#### [EXERCISE OBJECTIVE]
Print the data that follows, exactly and completely.

#### [PROVIDED INFORMATION]
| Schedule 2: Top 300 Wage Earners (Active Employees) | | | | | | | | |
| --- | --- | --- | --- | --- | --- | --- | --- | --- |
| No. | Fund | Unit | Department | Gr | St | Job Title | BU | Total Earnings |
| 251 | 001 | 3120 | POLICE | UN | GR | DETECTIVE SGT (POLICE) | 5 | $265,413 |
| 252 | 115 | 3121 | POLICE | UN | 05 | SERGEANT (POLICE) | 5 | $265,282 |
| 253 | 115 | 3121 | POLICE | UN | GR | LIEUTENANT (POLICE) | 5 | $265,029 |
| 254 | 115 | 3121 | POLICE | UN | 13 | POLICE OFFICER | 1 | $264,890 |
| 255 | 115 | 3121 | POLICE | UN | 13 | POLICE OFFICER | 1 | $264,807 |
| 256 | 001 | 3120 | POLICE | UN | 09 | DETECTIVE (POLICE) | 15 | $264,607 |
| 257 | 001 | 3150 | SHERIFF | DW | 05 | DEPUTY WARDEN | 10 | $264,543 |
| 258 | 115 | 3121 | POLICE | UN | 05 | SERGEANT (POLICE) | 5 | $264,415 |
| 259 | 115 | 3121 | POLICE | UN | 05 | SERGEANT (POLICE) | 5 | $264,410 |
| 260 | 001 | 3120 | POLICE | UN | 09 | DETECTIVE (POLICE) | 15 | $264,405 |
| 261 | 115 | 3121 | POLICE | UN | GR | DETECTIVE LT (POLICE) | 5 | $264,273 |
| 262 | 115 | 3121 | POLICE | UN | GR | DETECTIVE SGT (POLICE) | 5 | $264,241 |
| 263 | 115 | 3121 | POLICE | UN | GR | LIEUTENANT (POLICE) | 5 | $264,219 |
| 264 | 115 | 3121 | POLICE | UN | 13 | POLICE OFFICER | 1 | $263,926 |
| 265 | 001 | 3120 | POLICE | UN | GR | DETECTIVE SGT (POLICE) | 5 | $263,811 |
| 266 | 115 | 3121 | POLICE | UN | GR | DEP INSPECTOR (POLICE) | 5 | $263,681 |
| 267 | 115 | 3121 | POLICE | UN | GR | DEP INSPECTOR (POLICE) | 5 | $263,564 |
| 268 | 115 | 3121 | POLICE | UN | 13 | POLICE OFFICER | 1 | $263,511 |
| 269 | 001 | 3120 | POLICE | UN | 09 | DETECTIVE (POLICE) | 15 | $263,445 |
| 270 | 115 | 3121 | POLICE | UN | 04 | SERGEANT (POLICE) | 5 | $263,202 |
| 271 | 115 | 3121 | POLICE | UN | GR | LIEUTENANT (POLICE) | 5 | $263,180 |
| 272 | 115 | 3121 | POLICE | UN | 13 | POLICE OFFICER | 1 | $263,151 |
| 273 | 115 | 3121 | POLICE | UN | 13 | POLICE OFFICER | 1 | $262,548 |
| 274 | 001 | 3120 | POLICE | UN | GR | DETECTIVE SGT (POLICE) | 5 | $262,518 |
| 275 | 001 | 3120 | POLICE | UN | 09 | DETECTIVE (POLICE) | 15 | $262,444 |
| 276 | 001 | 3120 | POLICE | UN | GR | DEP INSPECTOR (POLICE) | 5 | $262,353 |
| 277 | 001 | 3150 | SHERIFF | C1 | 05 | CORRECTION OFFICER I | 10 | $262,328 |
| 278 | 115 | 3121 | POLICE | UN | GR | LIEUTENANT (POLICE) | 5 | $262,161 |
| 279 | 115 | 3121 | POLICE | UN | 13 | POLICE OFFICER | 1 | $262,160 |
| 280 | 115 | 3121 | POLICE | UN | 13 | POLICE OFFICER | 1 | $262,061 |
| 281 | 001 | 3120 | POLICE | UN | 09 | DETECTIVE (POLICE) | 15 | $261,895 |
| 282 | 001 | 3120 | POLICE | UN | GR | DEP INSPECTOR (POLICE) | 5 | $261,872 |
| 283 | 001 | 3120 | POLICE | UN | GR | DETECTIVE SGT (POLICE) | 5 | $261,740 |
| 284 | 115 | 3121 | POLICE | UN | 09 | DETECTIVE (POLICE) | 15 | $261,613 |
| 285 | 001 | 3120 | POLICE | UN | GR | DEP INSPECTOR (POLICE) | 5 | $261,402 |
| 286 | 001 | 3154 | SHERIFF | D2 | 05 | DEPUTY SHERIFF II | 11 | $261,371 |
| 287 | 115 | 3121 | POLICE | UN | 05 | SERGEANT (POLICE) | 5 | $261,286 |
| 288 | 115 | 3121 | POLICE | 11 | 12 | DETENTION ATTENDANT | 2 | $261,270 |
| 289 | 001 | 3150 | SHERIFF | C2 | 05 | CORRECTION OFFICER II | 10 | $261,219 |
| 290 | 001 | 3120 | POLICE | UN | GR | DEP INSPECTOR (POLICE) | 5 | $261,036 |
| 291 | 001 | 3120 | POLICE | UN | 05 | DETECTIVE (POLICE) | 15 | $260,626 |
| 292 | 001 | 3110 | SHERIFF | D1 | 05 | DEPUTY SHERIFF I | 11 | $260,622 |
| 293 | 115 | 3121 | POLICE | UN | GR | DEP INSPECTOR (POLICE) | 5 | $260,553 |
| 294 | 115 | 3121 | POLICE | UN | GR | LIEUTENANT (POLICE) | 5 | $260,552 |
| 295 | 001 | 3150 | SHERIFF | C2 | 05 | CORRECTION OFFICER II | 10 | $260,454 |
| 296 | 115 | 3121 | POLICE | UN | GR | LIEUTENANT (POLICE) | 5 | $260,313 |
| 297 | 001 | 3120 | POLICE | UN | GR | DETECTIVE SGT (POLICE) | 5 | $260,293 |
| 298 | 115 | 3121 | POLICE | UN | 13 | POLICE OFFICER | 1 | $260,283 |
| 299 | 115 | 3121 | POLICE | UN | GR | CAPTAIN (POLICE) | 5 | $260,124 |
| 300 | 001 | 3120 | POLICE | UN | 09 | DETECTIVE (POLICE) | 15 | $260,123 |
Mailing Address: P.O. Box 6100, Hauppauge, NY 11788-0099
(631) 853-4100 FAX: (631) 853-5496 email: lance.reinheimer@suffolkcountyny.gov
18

#### [ANSWER SECTION]
| Schedule 2: Top 300 Wage Earners (Active Employees) | | | | | | | | |
| --- | --- | --- | --- | --- | --- | --- | --- | --- |
| No. | Fund | Unit | Department | Gr | St | Job Title | BU | Total Earnings |
| 251 | 001 | 3120 | POLICE | UN | GR | DETECTIVE SGT (POLICE) | 5 | $265,413 |
| 252 | 115 | 3121 | POLICE | UN | 05 | SERGEANT (POLICE) | 5 | $265,282 |
| 253 | 115 | 3121 | POLICE | UN | GR | LIEUTENANT (POLICE) | 5 | $265,029 |
| 254 | 115 | 3121 | POLICE | UN | 13 | POLICE OFFICER | 1 | $264,890 |
| 255 | 115 | 3121 | POLICE | UN | 13 | POLICE OFFICER | 1 | $264,807 |
| 256 | 001 | 3120 | POLICE | UN | 09 | DETECTIVE (POLICE) | 15 | $264,607 |
| 257 | 001 | 3150 | SHERIFF | DW | 05 | DEPUTY WARDEN | 10 | $264,543 |
| 258 | 115 | 3121 | POLICE | UN | 05 | SERGEANT (POLICE) | 5 | $264,415 |
| 259 | 115 | 3121 | POLICE | UN | 05 | SERGEANT (POLICE) | 5 | $264,410 |
| 260 | 001 | 3120 | POLICE | UN | 09 | DETECTIVE (POLICE) | 15 | $264,405 |
| 261 | 115 | 3121 | POLICE | UN | GR | DETECTIVE LT (POLICE) | 5 | $264,273 |
| 262 | 115 | 3121 | POLICE | UN | GR | DETECTIVE SGT (POLICE) | 5 | $264,241 |
| 263 | 115 | 3121 | POLICE | UN | GR | LIEUTENANT (POLICE) | 5 | $264,219 |
| 264 | 115 | 3121 | POLICE | UN | 13 | POLICE OFFICER | 1 | $263,926 |
| 265 | 001 | 3120 | POLICE | UN | GR | DETECTIVE SGT (POLICE) | 5 | $263,811 |
| 266 | 115 | 3121 | POLICE | UN | GR | DEP INSPECTOR (POLICE) | 5 | $263,681 |
| 267 | 115 | 3121 | POLICE | UN | GR | DEP INSPECTOR (POLICE) | 5 | $263,564 |
| 268 | 115 | 3121 | POLICE | UN | 13 | POLICE OFFICER | 1 | $263,511 |
| 269 | 001 | 3120 | POLICE | UN | 09 | DETECTIVE (POLICE) | 15 | $263,445 |
| 270 | 115 | 3121 | POLICE | UN | 04 | SERGEANT (POLICE) | 5 | $263,202 |
| 271 | 115 | 3121 | POLICE | UN | GR | LIEUTENANT (POLICE) | 5 | $263,180 |
| 272 | 115 | 3121 | POLICE | UN | 13 | POLICE OFFICER | 1 | $263,151 |
| 273 | 115 | 3121 | POLICE | UN | 13 | POLICE OFFICER | 1 | $262,548 |
| 274 | 001 | 3120 | POLICE | UN | GR | DETECTIVE SGT (POLICE) | 5 | $262,518 |
| 275 | 001 | 3120 | POLICE | UN | 09 | DETECTIVE (POLICE) | 15 | $262,444 |
| 276 | 001 | 3120 | POLICE | UN | GR | DEP INSPECTOR (POLICE) | 5 | $262,353 |
| 277 | 001 | 3150 | SHERIFF | C1 | 05 | CORRECTION OFFICER I | 10 | $262,328 |
| 278 | 115 | 3121 | POLICE | UN | GR | LIEUTENANT (POLICE) | 5 | $262,161 |
| 279 | 115 | 3121 | POLICE | UN | 13 | POLICE OFFICER | 1 | $262,160 |
| 280 | 115 | 3121 | POLICE | UN | 13 | POLICE OFFICER | 1 | $262,061 |
| 281 | 001 | 3120 | POLICE | UN | 09 | DETECTIVE (POLICE) | 15 | $261,895 |
| 282 | 001 | 3120 | POLICE | UN | GR | DEP INSPECTOR (POLICE) | 5 | $261,872 |
| 283 | 001 | 3120 | POLICE | UN | GR | DETECTIVE SGT (POLICE) | 5 | $261,740 |
| 284 | 115 | 3121 | POLICE | UN | 09 | DETECTIVE (POLICE) | 15 | $261,613 |
| 285 | 001 | 3120 | POLICE | UN | GR | DEP INSPECTOR (POLICE) | 5 | $261,402 |
| 286 | 001 | 3154 | SHERIFF | D2 | 05 | DEPUTY SHERIFF II | 11 | $261,371 |
| 287 | 115 | 3121 | POLICE | UN | 05 | SERGEANT (POLICE) | 5 | $261,286 |
| 288 | 115 | 3121 | POLICE | 11 | 12 | DETENTION ATTENDANT | 2 | $261,270 |
| 289 | 001 | 3150 | SHERIFF | C2 | 05 | CORRECTION OFFICER II | 10 | $261,219 |
| 290 | 001 | 3120 | POLICE | UN | GR | DEP INSPECTOR (POLICE) | 5 | $261,036 |
| 291 | 001 | 3120 | POLICE | UN | 05 | DETECTIVE (POLICE) | 15 | $260,626 |
| 292 | 001 | 3110 | SHERIFF | D1 | 05 | DEPUTY SHERIFF I | 11 | $260,622 |
| 293 | 115 | 3121 | POLICE | UN | GR | DEP INSPECTOR (POLICE) | 5 | $260,553 |
| 294 | 115 | 3121 | POLICE | UN | GR | LIEUTENANT (POLICE) | 5 | $260,552 |
| 295 | 001 | 3150 | SHERIFF | C2 | 05 | CORRECTION OFFICER II | 10 | $260,454 |
| 296 | 115 | 3121 | POLICE | UN | GR | LIEUTENANT (POLICE) | 5 | $260,313 |
| 297 | 001 | 3120 | POLICE | UN | GR | DETECTIVE SGT (POLICE) | 5 | $260,293 |
| 298 | 115 | 3121 | POLICE | UN | 13 | POLICE OFFICER | 1 | $260,283 |
| 299 | 115 | 3121 | POLICE | UN | GR | CAPTAIN (POLICE) | 5 | $260,124 |
| 300 | 001 | 3120 | POLICE | UN | 09 | DETECTIVE (POLICE) | 15 | $260,123 |
Mailing Address: P.O. Box 6100, Hauppauge, NY 11788-0099
(631) 853-4100 FAX: (631) 853-5496 email: lance.reinheimer@suffolkcountyny.gov
18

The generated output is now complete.